Instruction | Reproduce verbatim the final portion of the material below, from the line containing "service og de" through its last line, and nothing else.

Record set |
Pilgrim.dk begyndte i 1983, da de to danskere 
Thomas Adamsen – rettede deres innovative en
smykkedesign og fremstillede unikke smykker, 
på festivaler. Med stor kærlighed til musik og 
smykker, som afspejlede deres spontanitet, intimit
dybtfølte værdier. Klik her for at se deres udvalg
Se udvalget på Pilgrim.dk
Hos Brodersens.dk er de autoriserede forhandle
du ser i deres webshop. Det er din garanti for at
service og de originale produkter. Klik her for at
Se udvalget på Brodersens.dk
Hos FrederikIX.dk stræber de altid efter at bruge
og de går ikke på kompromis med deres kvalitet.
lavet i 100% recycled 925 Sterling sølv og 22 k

Solution |
service og de originale produkter. Klik her for at
Se udvalget på Brodersens.dk
Hos FrederikIX.dk stræber de altid efter at bruge
og de går ikke på kompromis med deres kvalitet.
lavet i 100% recycled 925 Sterling sølv og 22 k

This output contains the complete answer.